Parallel Parenting

What is parallel parenting and how is it different from Co-Parenting? Psychologist Alice R. Berkowitz explains.

Parallel Parenting is reserved for High Conflict Divorces. Parallel Parenting is for parents that still carry a great deal of animosity for one another (or at least one parent carries animosity for the other), cannot work together, continue to fight in front of the children, disrespect the other parent, cannot be consistent in their childrearing – in fact they often work to make the other parent even if it hurts the children.

The rules for are:

1. Strict Parenting Plan
This is usually worked out by an evaluator, parent coordinator, or a judge. The schedule of when the children are to be with one parent and then the other is spelled out in a court order, including vacation days, holidays, etc. Drop-offs and Pick-ups are done either at school (when school is in session), at camp (during the summer-if they go to camp), by a neutral third party when school or camp are not in session, and if there is not a neutral third party, at a public place like in front of a store (or right inside of a store if they live in a cold part of the country), in an outside mall, or in very serious cases – inside a police station. There is no flexibility in changing days or if one parent travels for work, make up time must be planned for in a court-monitored email.

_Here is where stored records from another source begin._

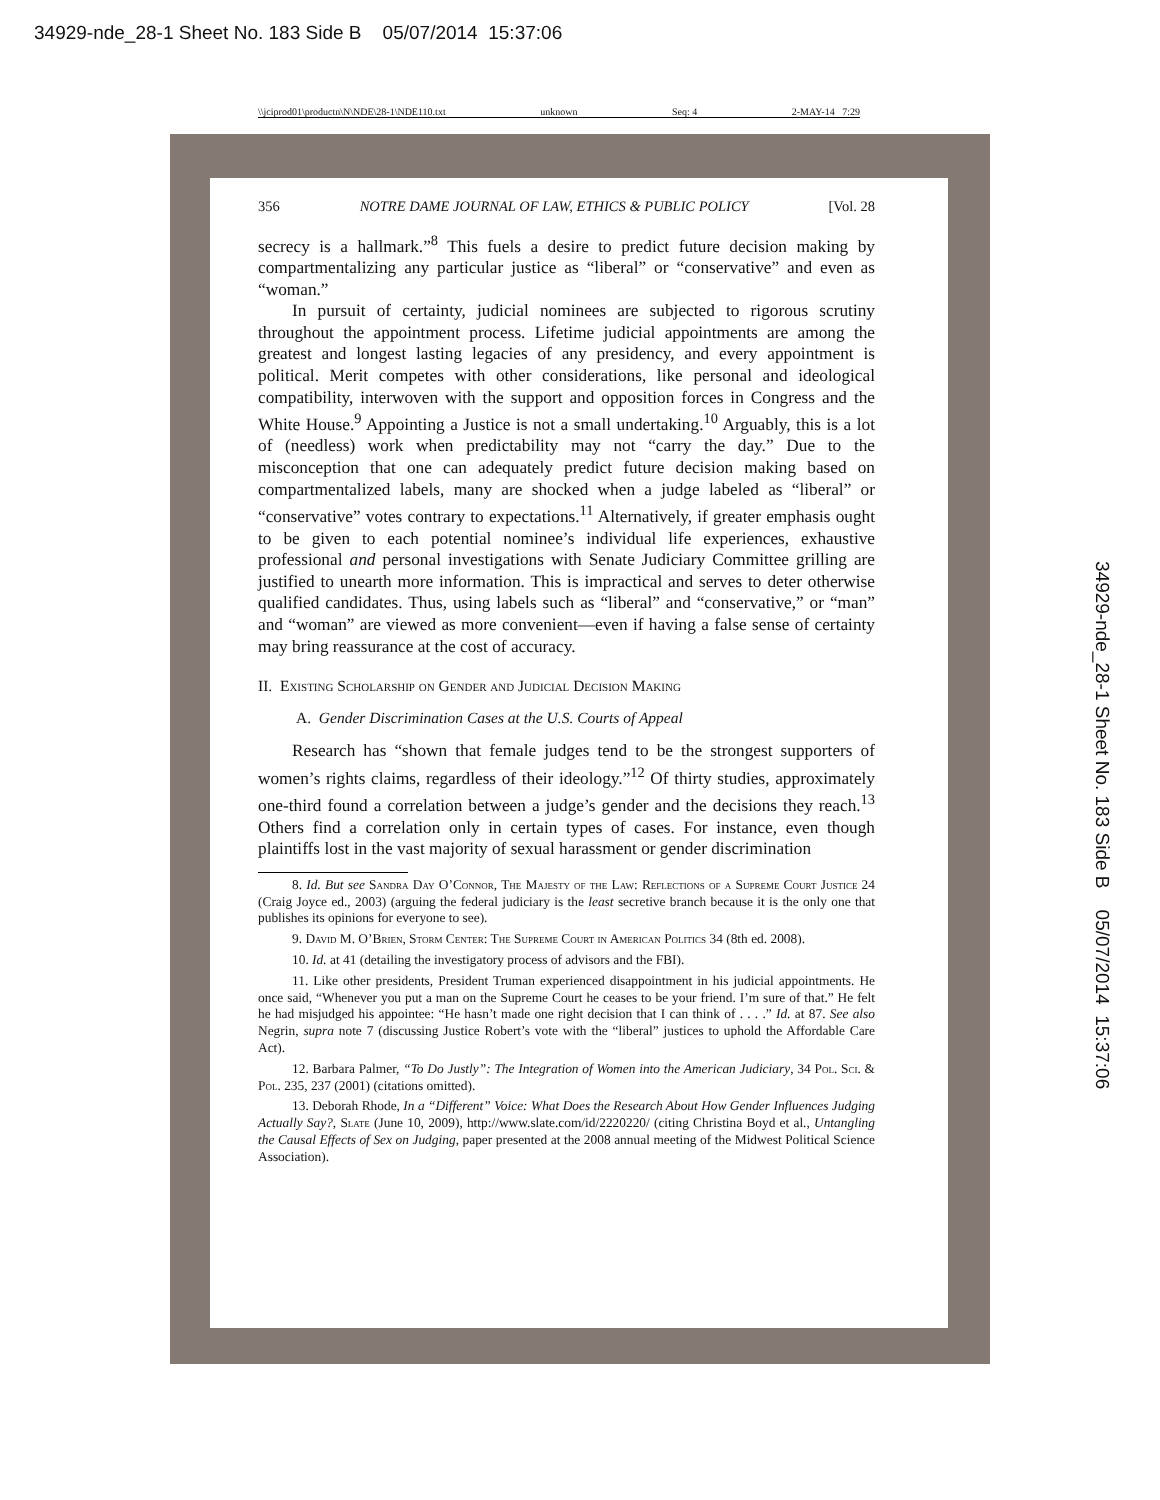34929-nde_28-1 Sheet No. 183 Side B 05/07/2014 15:37:06
\\jciprod01\productn\N\NDE\28-1\NDE110.txt unknown Seq: 4 2-MAY-14 7:29
34929-nde_28-1 Sheet No. 183 Side B 05/07/2014 15:37:06
356 NOTRE DAME JOURNAL OF LAW, ETHICS & PUBLIC POLICY [Vol. 28
secrecy is a hallmark.”<sup>8</sup> This fuels a desire to predict future decision making by compartmentalizing any particular justice as “liberal” or “conservative” and even as “woman.”
In pursuit of certainty, judicial nominees are subjected to rigorous scrutiny throughout the appointment process. Lifetime judicial appointments are among the greatest and longest lasting legacies of any presidency, and every appointment is political. Merit competes with other considerations, like personal and ideological compatibility, interwoven with the support and opposition forces in Congress and the White House.<sup>9</sup> Appointing a Justice is not a small undertaking.<sup>10</sup> Arguably, this is a lot of (needless) work when predictability may not “carry the day.” Due to the misconception that one can adequately predict future decision making based on compartmentalized labels, many are shocked when a judge labeled as “liberal” or “conservative” votes contrary to expectations.<sup>11</sup> Alternatively, if greater emphasis ought to be given to each potential nominee’s individual life experiences, exhaustive professional and personal investigations with Senate Judiciary Committee grilling are justified to unearth more information. This is impractical and serves to deter otherwise qualified candidates. Thus, using labels such as “liberal” and “conservative,” or “man” and “woman” are viewed as more convenient—even if having a false sense of certainty may bring reassurance at the cost of accuracy.
II. Existing Scholarship on Gender and Judicial Decision Making
A. Gender Discrimination Cases at the U.S. Courts of Appeal
Research has “shown that female judges tend to be the strongest supporters of women’s rights claims, regardless of their ideology.”<sup>12</sup> Of thirty studies, approximately one-third found a correlation between a judge’s gender and the decisions they reach.<sup>13</sup> Others find a correlation only in certain types of cases. For instance, even though plaintiffs lost in the vast majority of sexual harassment or gender discrimination
8. Id. But see Sandra Day O’Connor, The Majesty of the Law: Reflections of a Supreme Court Justice 24 (Craig Joyce ed., 2003) (arguing the federal judiciary is the least secretive branch because it is the only one that publishes its opinions for everyone to see).
9. David M. O’Brien, Storm Center: The Supreme Court in American Politics 34 (8th ed. 2008).
10. Id. at 41 (detailing the investigatory process of advisors and the FBI).
11. Like other presidents, President Truman experienced disappointment in his judicial appointments. He once said, “Whenever you put a man on the Supreme Court he ceases to be your friend. I’m sure of that.” He felt he had misjudged his appointee: “He hasn’t made one right decision that I can think of . . . .” Id. at 87. See also Negrin, supra note 7 (discussing Justice Robert’s vote with the “liberal” justices to uphold the Affordable Care Act).
12. Barbara Palmer, “To Do Justly”: The Integration of Women into the American Judiciary, 34 Pol. Sci. & Pol. 235, 237 (2001) (citations omitted).
13. Deborah Rhode, In a “Different” Voice: What Does the Research About How Gender Influences Judging Actually Say?, Slate (June 10, 2009), http://www.slate.com/id/2220220/ (citing Christina Boyd et al., Untangling the Causal Effects of Sex on Judging, paper presented at the 2008 annual meeting of the Midwest Political Science Association).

2. Parental Contact can only be through Court Monitored Email Service or if that does not exist, emails or faxes
Communication between parents is to be strictly confined to changes in schedules (if one parent is traveling), if a child is ill, school reports, or to inform the other parent of an important issue with one of the children. Contact is limited to avoid conflict and fighting and to protect the children from the animosity between parents.

3. Parent Teacher Conferences and Other School Events
Parents are to schedule separate parent-teacher conferences. If needed, a court order can be sent to the school to assure that this occurs. At all other events, especially when children are present, parents are to split up the events – either by event or one parent can go to first half and the other second half. This excludes large school activities, like football, basketball, hockey, or baseball games or graduations, where there are many people and parents can avoid interacting. However, if there is an incident at any of these larger activities, one or both parents needs to report this to the minor’s counselor on the case, the parent coordinator, or their attorney. The idea is to protect the children from seeing negative interactions between the parents, as well as to protect the parents from experiencing them.

4. Agreed Upon General Rules for Each Household
In Parallel Parenting Situations – a set of household rules is agreed upon by both parents with either a custody evaluator, minor’s counselor, parent coordinator or judge. Clearly, the rules in each house cannot be the same, but the idea is to try to structure certain rules for the children that are consistent at each house. For example, bedtimes, showers or baths, morning schedules, mealtimes, homework times, brushing teeth and hair, curfews, driving, dating, etc. The basic rules around taking care of the children are what is hopefully set and carried through.

This is critical for the children. They may not say it, but it hurts them deeply to hear one parent speak negatively about the other. It also injures their sense of trust in relationships and may cause deeper levels of emotional problems.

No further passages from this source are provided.